The ATM-2000 (automatic translation mixers) in operation in the Conference Center translation control room. The ATM-2000 automatically adjusts the microphone volume of each interpreter, fades the live program up and down for the musical numbers and provides an intercom to each interpreter’s booth.

 

Four satellite on-air controllers (OAC) in the master control room. The OACs switch and condition the language feeds to the Church satellite system and the internet.

 

The central monitoring software workstation position for general conference interpretation. This application allows the operator to see the status of all 204 audio channels, as well as control and switch any language source as a group or independently. Switching is done by a single operator using the computer screens.

 

Two persons are stationed in each interpretation booth during general conference. On the table in between the interpreters is a module where the interpreters can turn on their microphones, adjust headphone volume and contact the main control room. Dave Bytheway's dlb Research team designed the modules.

 

And, taking advantage of a landmark technology, the October 1999 general conference was the first to have live audio and video broadcasts on the Internet. Audio archives of that conference were made available in several languages. The Church continues to broadcast general conferences live on LDS.org in many languages.
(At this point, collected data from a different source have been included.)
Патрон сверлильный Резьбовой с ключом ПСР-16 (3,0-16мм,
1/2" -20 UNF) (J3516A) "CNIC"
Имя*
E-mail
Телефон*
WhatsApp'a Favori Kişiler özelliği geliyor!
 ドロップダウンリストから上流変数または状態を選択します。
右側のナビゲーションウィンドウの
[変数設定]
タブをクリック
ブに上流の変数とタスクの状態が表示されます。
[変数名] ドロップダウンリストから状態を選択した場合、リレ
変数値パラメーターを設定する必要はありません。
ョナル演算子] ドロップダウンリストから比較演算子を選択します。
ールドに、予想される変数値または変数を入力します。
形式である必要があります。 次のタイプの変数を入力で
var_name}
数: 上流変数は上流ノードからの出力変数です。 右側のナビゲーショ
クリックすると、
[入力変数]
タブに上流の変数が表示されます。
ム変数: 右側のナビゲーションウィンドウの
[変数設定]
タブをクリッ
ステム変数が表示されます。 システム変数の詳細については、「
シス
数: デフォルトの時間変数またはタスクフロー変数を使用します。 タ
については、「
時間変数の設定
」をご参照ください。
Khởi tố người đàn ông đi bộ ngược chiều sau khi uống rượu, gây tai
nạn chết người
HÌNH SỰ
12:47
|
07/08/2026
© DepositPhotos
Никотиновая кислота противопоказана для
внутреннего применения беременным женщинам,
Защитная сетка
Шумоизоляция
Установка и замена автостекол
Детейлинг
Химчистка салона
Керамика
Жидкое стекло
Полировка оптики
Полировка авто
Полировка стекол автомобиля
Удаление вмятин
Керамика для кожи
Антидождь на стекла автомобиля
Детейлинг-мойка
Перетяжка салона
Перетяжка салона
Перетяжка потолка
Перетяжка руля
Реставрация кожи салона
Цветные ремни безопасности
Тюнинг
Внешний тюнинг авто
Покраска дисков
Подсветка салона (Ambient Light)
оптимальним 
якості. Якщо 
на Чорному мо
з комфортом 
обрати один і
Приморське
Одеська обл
2000: Conference Center and remote interpretation

Since the 2000 completion of the Conference Center, general conference broadcasts have used the structure’s state-of-the-art interpretation capabilities. When interpretation is required for any broadcast, the Conference Center’s production rooms can route English audio streams from the auditorium, broadcast studio or remote location to any one of 58 interpretation booths. Thanks to Bytheway’s system, microphones capture an interpreter’s voice and send it to the production room, where it is added to the main video broadcast.

Today, the Church is able to simultaneously interpret in more than 100 languages live by using interpreters located in different countries. In this remote interpretation, made possible by a system from Tieline, an interpreter receives the English audio stream from general conference in his or her own country over a telephone, ISDN line or Internet connection. The interpreted audio stream returns on the same line to the Conference Center, where it is mixed with the live audio, music, and video and sent to countries via satellite with only a few seconds' delay in the interpreter's voice. Remote interpretation is used to capture some countries’ distinct dialects. Thirty-one languages during the October 2011 general conference will be remotely interpreted using the Tieline system.

“Fifty years ago we were interpreting from dirt floors in the Tabernacle, and now we are interpreting for a single event from essentially anywhere in the world,” said Brad Lindsay, the Church’s manager of interpretation services. “This is a huge change, and technology makes this all possible.”

The Church is able to simultaneously interpret in more than 100 languages live by using interpreters located in different countries. This remote interpretation is made possible by a system from Tieline. The black Tieline units are on the left; the pulled out panels with vertical knobs are examples of the remote control panels that interpreters use as they interpret conference sessions from their own country.